- Markets stay in risk-off mode as US considers financial sanctions against China
- Kiwi drops to new 4-year low after weak business confidence numbers
- Pound tumbles on hints of BoE rate cut, but may get some relief from politics
Sentiment turns sour on fears trade war may spread into finance
The main story on Friday was that the Trump administration is examining whether to restrict US financial flows into China. According to reports, Washington is considering delisting Chinese companies from US stock exchanges and instructing state pension funds to limit their exposure to Chinese markets, which would effectively spiral the trade war into a financial war.

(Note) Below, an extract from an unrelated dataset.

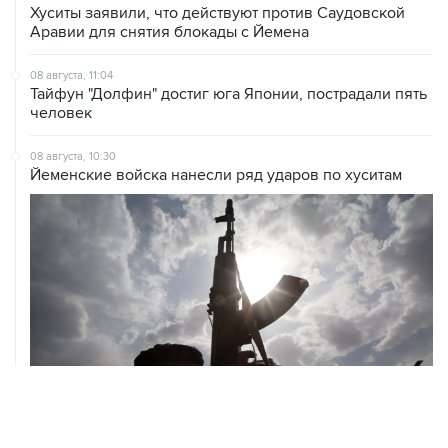
08 августа, 11:04
Тайфун "Долфин" достиг юга Японии, пострадали пять
человек
08 августа, 10:30
Йеменские войска нанесли ряд ударов по хуситам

American stocks closed in the red, the S&P 500 falling 0.53%. Yet, the reaction in the FX market was relatively limited, with defensive plays like the yen and Swiss franc spiking higher, but not dramatically. Investors are a little calmer today, with futures pointing to a higher open on Wall Street after the US Treasury played down such concerns over the weekend, saying it’s not contemplating blocking Chinese firms from listing in the US “at this time”.
To be frank, this looks like a classic Trump ‘power move’ more than anything else, intended to soften Beijing’s negotiating stance ahead of the upcoming talks by making it clear that tariffs are not the only weapon on the table. In the big picture, this is very worrisome. It shows that 1) the US administration will likely continue with its ‘maximum pressure’ approach and 2) that this trade conflict is branching out into the realms of finance and geopolitics, raising questions of whether we are witnessing the start of a new cold war.
For now though, the narrative remains largely intact. Both sides typically play up hopes for a breakthrough before each negotiating round, so the next days may be characterized by a sense of optimism that progress can be made, especially on simple but politically important subjects like agricultural purchases.
Kiwi stays on the floor after disappointing data
The New Zealand dollar can’t catch a break, with the currency dropping to a new 4-year low versus its US counterpart earlier today, after another disappointing business confidence print hit the markets. The ANZ’s monthly business index for September plunged to a low last seen in 2008.
Weak business confidence has plagued New Zealand for over two years now, threatening to become self-fulfilling if firms respond by scaling back investment and hiring. This is among the key reasons that the RBNZ has acted with force in recent months, to stop this negative feedback loop. Hence, the central bank will be very disappointed that its ‘double’ rate cut last month failed to boost confidence even a little.
Other things being equal, this raises the odds of another rate cut in November. Indeed, the implied probability for such an action shot up to ~66% after these data, from roughly a coin flip earlier. Admittedly, the only thing that can stay the RBNZ’s hand at this point would be a substantial de-escalation in the US-China standoff, and since that looks unlikely, more losses for the kiwi shouldn’t be ruled out.
BoE’s Saunders mentions rate cut, torpedoes sterling
The British pound took a hit on Friday after BoE policymaker Saunders – who typically leans hawkish – said that rates may need to be cut if Brexit uncertainty persists. He added that below-potential growth is reason enough to slash rates, and that the economy doesn’t need to slow any further.
On the Brexit front, headlines today suggest that UK opposition leaders will meet to force PM Johnson to ask for a Brexit extension much earlier. If they successfully change the law and bring forward the date that the PM must ask for an extension, that would also bring forward the timing of a General Election, which may be good news for the pound.